What was I supposed to do? Nod? Speak? I couldn't speak. I couldn't imagine having a voice that spoke and made noise and that actually worked.

So I blinked. But blinking must have been enough. I added also, a slight nod that was barely noticeable.

"She can hear me," It said again, shaking and filled with the slightest bit of hope. "Alison, it's mom. It's your mother. Can you hear me?"

I was going to nod again, do something. I wanted her to feel better, to not worry. But then, the pain was back. And this time, it was amplified.

The needles were back, the cutting, the noise, the weakness, and the blackness.

I screamed. The scream scared me. It was loud and piercing, cutting through the air like knives. It rang in my ears and the other sound was mixing with it.

I grabbed my head, placing my hands on either side. I pressed on it and tried to cover my ears. But the noise was coming from inside. It was trapped inside of me and wouldn't stop.

"Help her!" Someone yelled. It was a different voice.

"We can't! We can't do anything for her right now. Not until we know what the problem is."

"I'll tell you the problem," The husky voice said. "She's in pain and your just watching. Do something before I do."

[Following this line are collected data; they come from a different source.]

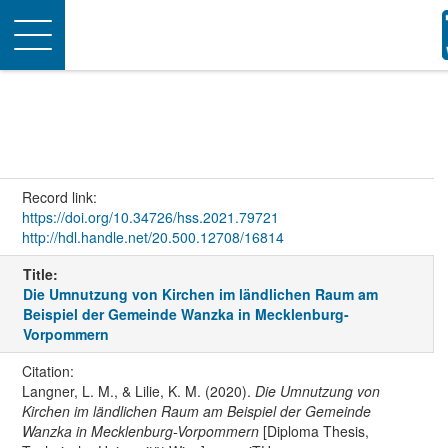
Toggle
navigation
Record link:
https://doi.org/10.34726/hss.2021.79721
http://hdl.handle.net/20.500.12708/16814
Title:
Die Umnutzung von Kirchen im ländlichen Raum am
Beispiel der Gemeinde Wanzka in Mecklenburg-
Vorpommern
Citation:
Langner, L. M., & Lilie, K. M. (2020).
Die Umnutzung von
Kirchen im ländlichen Raum am Beispiel der Gemeinde
Wanzka in Mecklenburg-Vorpommern
[Diploma Thesis,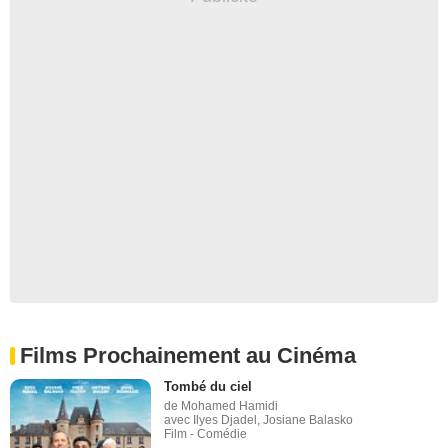
Films Prochainement au Cinéma
Tombé du ciel
de Mohamed Hamidi
avec Ilyes Djadel, Josiane Balasko
Film - Comédie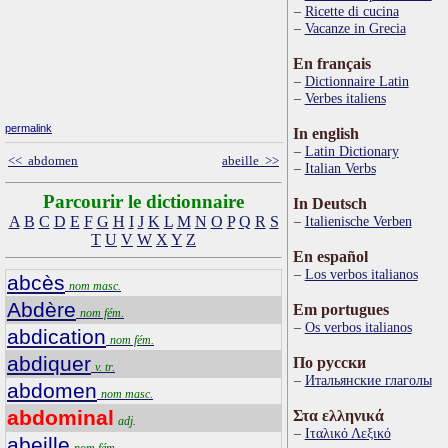
Ricette di cucina
Vacanze in Grecia
En français
Dictionnaire Latin
Verbes italiens
permalink
In english
Latin Dictionary
<< abdomen
abeille >>
Italian Verbs
Parcourir le dictionnaire
In Deutsch
A
B
C
D
E
F
G
H
I
J
K
L
M
N
O
P
Q
R
S
Italienische Verben
T
U
V
W
X
Y
Z
En español
Los verbos italianos
abcès
nom masc.
Abdère
Em portugues
nom fém.
Os verbos italianos
abdication
nom fém.
abdiquer
По русски
v. tr.
Итальянские глаголы
abdomen
nom masc.
abdominal
Στα ελληνικά
adj.
Ιταλικό Λεξικό
abeille
nom fém.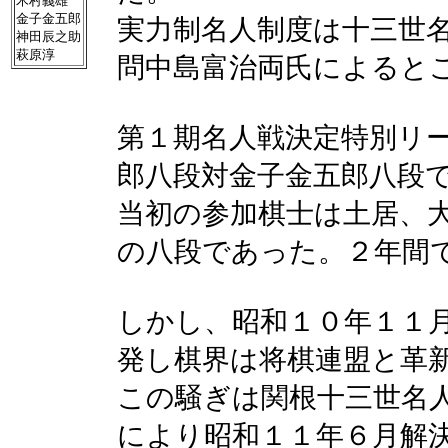
木村義雄
金子金五郎
実力制名人制度は十三世
神田辰之助
萩原淳
問中島富治両氏によると
第１期名人戦決定特別リ
郎八段対金子金五郎八段
当初の参加棋士は土居、
の八段であった。２年間
しかし、昭和１０年１１
発し棋界は将棋連盟と革
この騒ぎは関根十三世名
により昭和１１年６月解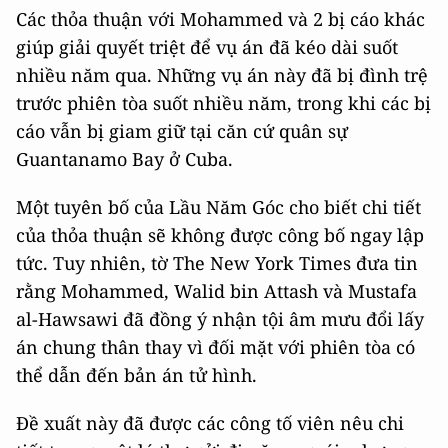
Các thỏa thuận với Mohammed và 2 bị cáo khác
giúp giải quyết triệt để vụ án đã kéo dài suốt
nhiều năm qua. Những vụ án này đã bị đình trệ
trước phiên tòa suốt nhiều năm, trong khi các bị
cáo vẫn bị giam giữ tại căn cứ quân sự
Guantanamo Bay ở Cuba.
Một tuyên bố của Lầu Năm Góc cho biết chi tiết
của thỏa thuận sẽ không được công bố ngay lập
tức. Tuy nhiên, tờ The New York Times đưa tin
rằng Mohammed, Walid bin Attash và Mustafa
al-Hawsawi đã đồng ý nhận tội âm mưu đổi lấy
án chung thân thay vì đối mặt với phiên tòa có
thể dẫn đến bản án tử hình.
Đề xuất này đã được các công tố viên nêu chi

I screamed again. My body felt like it was going to explode from all the pain.

Pain.

It wasn't pain. Pain happened to humans and living, breathing things. It could not happen to anyone or anything because it was not earthly impossible to bear. I had to have done something to deserve it.

"Okay, okay. I'll help her. I'll try. But this might not fix it. It'll just give us time." The voice speaking was tense and I could tell they were usually calm and orderly.

"Just do it." The shaky voice begged.

I heard rattling of metal. I heard footsteps. And then black.

Everything was dissolved into blackness.

After the blackness, colors and shapes, movements all started to appear very slowly in front of me. I wasn't awake. I wasn't dreaming. I didn't know what I was.

I was back there again. My face was pressed against the freezing snow, the melting ice. It stung my face in the same way fire would. My skin was burning. I didn't want to be back here. I wanted to forget that it all ever happened. That I had actually secretly hoped falling into that pond would kill me.

But how could I forget when the image of his eyes kept coming back to me. They were so green that they were hard to even look at, but they also were so green that it was hard to look away.

Who was he and why would he want to save my life? Why would he want to save me of all people? Didn't he know that I had done all of it to myself on purpose?

I didn't deserve to be saved. I didn't deserve to be looking at eyes that were so deep and beautiful and a face that was just as perfect.

He was saying something, a name maybe. My name? I couldn't make the word out because I wasn't actually there. This had already happened. I was just reliving it, right? That's the only thing that could make even the least bit of sense. Not that any of this could ever make sense or be explained. The whole situation was confusing.

I wanted to take it back. All of it. The feelings of hopelessness, the fear, the only shed of hope being that maybe the lake would kill me. I didn't want to give up my life. Not after all this pain. Not after being so close to death. It was peaceful, but it was also terrifying and it was taking a fearless step into oblivion.

I didn't want to die. But I didn't want to live either.